PUNA – WEITE EINSAMKEIT AUF 5000 METERN

Waren wir bislang häufig von Wasser umgeben, sind wir jetzt in einem Teil Argentiniens unterwegs, wo Wasser häufig Mangelware ist.  Sebastian, Marcello, Gaston und Frederico fahren uns mit ihren 4×4 Fahrzeugen durch die argentinischen Anden. Wir sind auf einer Hochebene, die sich von Peru bis Argentinien erstreckt. „Hoch“ heisst hier: rund 4000 Meter über Meer. Altiplano ist der gängige Begriff – hier heisst die Gegend „Puna“.

4x4 in der argentinischen Puna

Unsere einfachen aber zweckmässig eingerichteten Übernachtungsmöglichkeiten befinden sich etwa auf derselben Höhe wie die Mönchsjochhütte im Berner Oberland. Da wir uns stufenweise akklimatisierten, haben sich unsere Körper auf die dünne Luft gut einstellen können. Nur mit der Schlafqualität hat der eine oder andere etwas zu kämpfen. Aber das nimmt man gerne in Kauf, wenn sich dafür den staunenden Augen immer wieder neue Landschaftsbilder eröffnen, deren Einmaligkeit sich nur schwer beschreiben lässt. Jemand meint, dass nach jeder Kurve eine neue Überraschung folgt. Langweilig werde es einem mit Garantie nie.

Kurven und Überraschungen

Ein paar Millionen Jahre zuvor hatten hier aktive Vulkane für ein anständiges Chaos gesorgt. Inzwischen haben sie sich beruhigt. Übrig geblieben ist eine Landschaft wie auf dem Mars, mit dem Unterschied, dass es genügend Sauerstoff gibt – und Lamas, Strausse, Kondore, Vicunias oder seltener auch mal ein menschliches Lebewesen.

Begegnungen in der Puna

Wir geniessen Weite, Ruhe und Einsamkeit und staunen, als das Zeichen für einen unbewachten Bahnübergang auftaucht und unmittelbar danach ein Schienenstrang, der sich in der flimmernden Weite eines Salzsees verliert. Bis vor ein paar Jahren sind hier noch Güterzüge verkehrt, um Gesteine und Mineralien aus zahlreichen Minen nach Salta oder an die Küste von Chile zu transportieren. Dann hat’s nicht mehr rentiert. Die Schienen dieser spektakulären Strecke sind noch da, Züge verkehren darauf keine mehr. Wir träumen davon, hier eines Tages mit einem Personen-Zug die Anden überqueren zu können.

Die verlassene Julia

„Heute fahren wir in ein Gebiet, das für mich zum Besten zählt, was die Anden zu bieten haben!“ Sebastian schraubt die Erwartungen schon mal ziemlich hoch. So hoch wie die Höhe über Meer, die wir heute erreichen sollen: 5200 Meter! Als erstes treffen wir auf eine kleine Stadt – eine Geisterstadt. Eingestürzte Häuser und vor sich hin rostende Gerippe einer ehemaligen Produktionsanlage. 2000 Menschen haben hier mal gelebt. Es gab ein Kino, einen Kindergarten und eine Kirche. Hier wurde noch bis in die 70er Jahre Schwefel verarbeitet. Irgendwann waren die Gewinne nur noch minim und die Anlage wurde Knall auf Fall geschlossen.

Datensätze
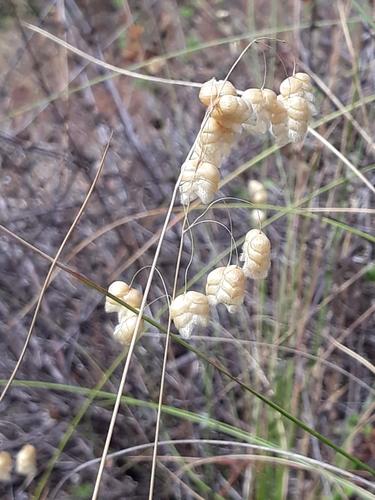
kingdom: Plantae
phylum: Tracheophyta
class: Liliopsida
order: Poales
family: Poaceae
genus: Briza
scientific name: Briza maxima
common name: Big quakinggrass
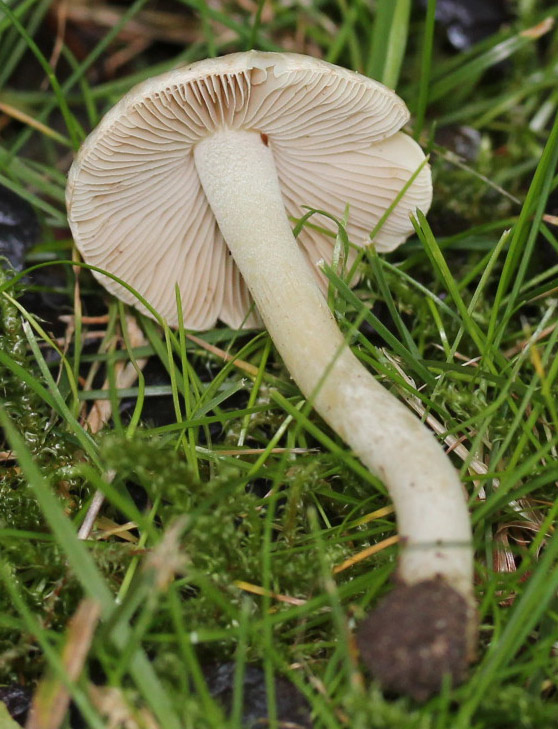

> AUFGABEN:
1. Gib aus dem Text über die Puna die Stelle von „4x4 in der argentinischen“ bis „mit Garantie nie.“ wortgetreu aus.
2. Führe den Text über die Puna im Anschluss an seinen letzten Satz weiter.
Die Zeilen haben mit dem Text über die Puna nichts zu tun.

> ANTWORTEN:
1.
4x4 in der argentinischen Puna

Unsere einfachen aber zweckmässig eingerichteten Übernachtungsmöglichkeiten befinden sich etwa auf derselben Höhe wie die Mönchsjochhütte im Berner Oberland. Da wir uns stufenweise akklimatisierten, haben sich unsere Körper auf die dünne Luft gut einstellen können. Nur mit der Schlafqualität hat der eine oder andere etwas zu kämpfen. Aber das nimmt man gerne in Kauf, wenn sich dafür den staunenden Augen immer wieder neue Landschaftsbilder eröffnen, deren Einmaligkeit sich nur schwer beschreiben lässt. Jemand meint, dass nach jeder Kurve eine neue Überraschung folgt. Langweilig werde es einem mit Garantie nie.

2.
Geisterstadt

Eine gelbe Spur zieht sich den Berghang hoch. In den Lorrys einer Seilbahn wurde einst der Schwefel aus dem Abbaugebiet zur Verarbeitung nach unten transportiert. Metallteile von Masten und einzelne Lorrys liegen als stumme Zeugen einstiger Betriebsamkeit achtlos am Boden. Dazwischen mäandern Drahtseile schlangenmässig den Berg hoch, dorthin, wo ein Schild hinweist: Mine Julia, 25 km. Genau dorthin geht unsere Reise.

Schwefelberg

Mit Allradantrieb arbeiten wir uns langsam den Berg hoch. Je höher wir kommen, umso stummer werden wir. Nicht wegen der dünnen Luft, sondern wegen der Szenerie, die einen sprachlos macht. Und dann sind wir oben. 5200 Meter über Meer. Ein gelber Berg mit noch deutlich sichtbaren Abbauterrassen. Fast reiner Schwefel, die ein Vulkan hier hinterlassen hat. Auch hier verlassene, eingestürzte Unterkünfte. Unvorstellbar, hier oben arbeiten zu müssen.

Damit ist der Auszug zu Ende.